[THE RECORDS — start]

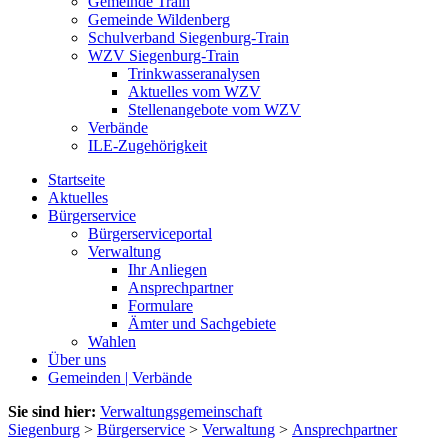
Gemeinde Train
Gemeinde Wildenberg
Schulverband Siegenburg-Train
WZV Siegenburg-Train
Trinkwasseranalysen
Aktuelles vom WZV
Stellenangebote vom WZV
Verbände
ILE-Zugehörigkeit
Startseite
Aktuelles
Bürgerservice
Bürgerserviceportal
Verwaltung
Ihr Anliegen
Ansprechpartner
Formulare
Ämter und Sachgebiete
Wahlen
Über uns
Gemeinden | Verbände
Sie sind hier:
Verwaltungsgemeinschaft
Siegenburg
>
Bürgerservice
>
Verwaltung
>
Ansprechpartner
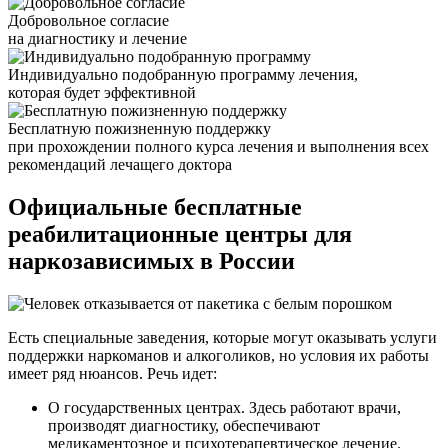
Добровольное согласие
на диагностику и лечение
Индивидуально подобранную программу лечения,
которая будет эффективной
Бесплатную пожизненную поддержку
при прохождении полного курса лечения и выполнения всех
рекомендаций лечащего доктора
Официальные бесплатные
реабилитационные центры для
наркозависимых в России
Есть специальные заведения, которые могут оказывать услуги
поддержки наркоманов и алкоголиков, но условия их работы
имеет ряд нюансов. Речь идет:
О государственных центрах. Здесь работают врачи,
производят диагностику, обеспечивают
медикаментозное и психотерапевтическое лечение.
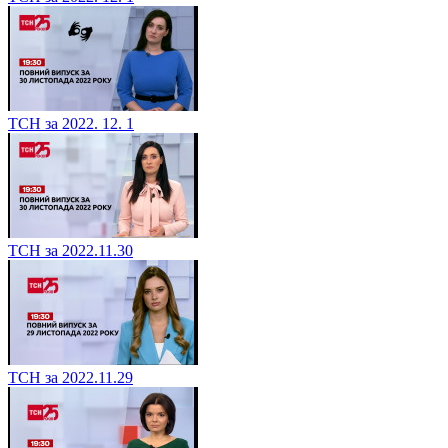
ТСН за 2022. 12. 1
ТСН за 2022.11.30
ТСН за 2022.11.29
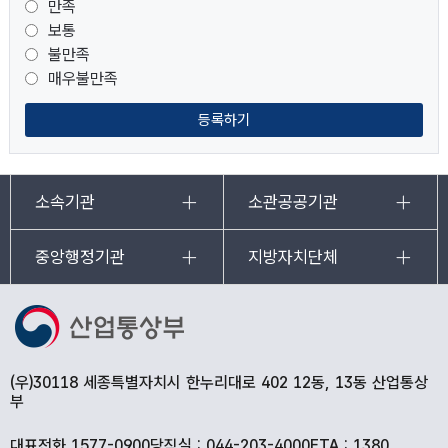
만족
보통
불만족
매우불만족
등록하기
소속기관
소관공공기관
중앙행정기관
지방자치단체
(우)30118 세종특별자치시 한누리대로 402 12동, 13동 산업통상
부
대표전화 1577-0900
당직실 : 044-203-4000
FTA : 1380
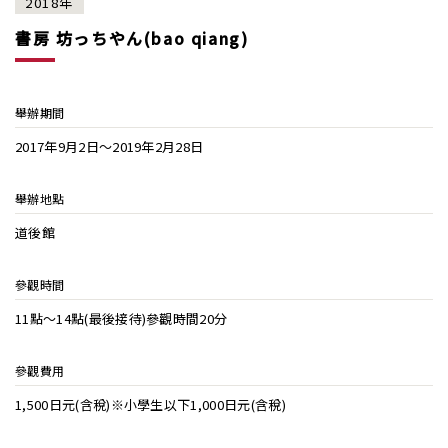
2018年
書房 坊っちやん(bao qiang)
舉辦期間
2017年9月2日～2019年2月28日
舉辦地點
道後館
參觀時間
11點～14點(最後接待)參觀時間20分
參觀費用
1,500日元(含稅)※小學生以下1,000日元(含稅)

[THE RECORDS — finish]

PROBLEM TO WORK ON :: Since the listing holds pictures, return everything else in it exactly and omit those.

FINAL ANSWER ::
Gemeinde Train
Gemeinde Wildenberg
Schulverband Siegenburg-Train
WZV Siegenburg-Train
Trinkwasseranalysen
Aktuelles vom WZV
Stellenangebote vom WZV
Verbände
ILE-Zugehörigkeit
Startseite
Aktuelles
Bürgerservice
Bürgerserviceportal
Verwaltung
Ihr Anliegen
Ansprechpartner
Formulare
Ämter und Sachgebiete
Wahlen
Über uns
Gemeinden | Verbände
Sie sind hier:
Verwaltungsgemeinschaft
Siegenburg
>
Bürgerservice
>
Verwaltung
>
Ansprechpartner
Добровольное согласие
на диагностику и лечение
Индивидуально подобранную программу лечения,
которая будет эффективной
Бесплатную пожизненную поддержку
при прохождении полного курса лечения и выполнения всех
рекомендаций лечащего доктора
Официальные бесплатные
реабилитационные центры для
наркозависимых в России
Есть специальные заведения, которые могут оказывать услуги
поддержки наркоманов и алкоголиков, но условия их работы
имеет ряд нюансов. Речь идет:
О государственных центрах. Здесь работают врачи,
производят диагностику, обеспечивают
медикаментозное и психотерапевтическое лечение.
ТСН за 2022. 12. 1
ТСН за 2022.11.30
ТСН за 2022.11.29
만족
보통
불만족
매우불만족
등록하기
소속기관
소관공공기관
중앙행정기관
지방자치단체
(우)30118 세종특별자치시 한누리대로 402 12동, 13동 산업통상
부
대표전화 1577-0900
당직실 : 044-203-4000
FTA : 1380
2018年
書房 坊っちやん(bao qiang)
舉辦期間
2017年9月2日～2019年2月28日
舉辦地點
道後館
參觀時間
11點～14點(最後接待)參觀時間20分
參觀費用
1,500日元(含稅)※小學生以下1,000日元(含稅)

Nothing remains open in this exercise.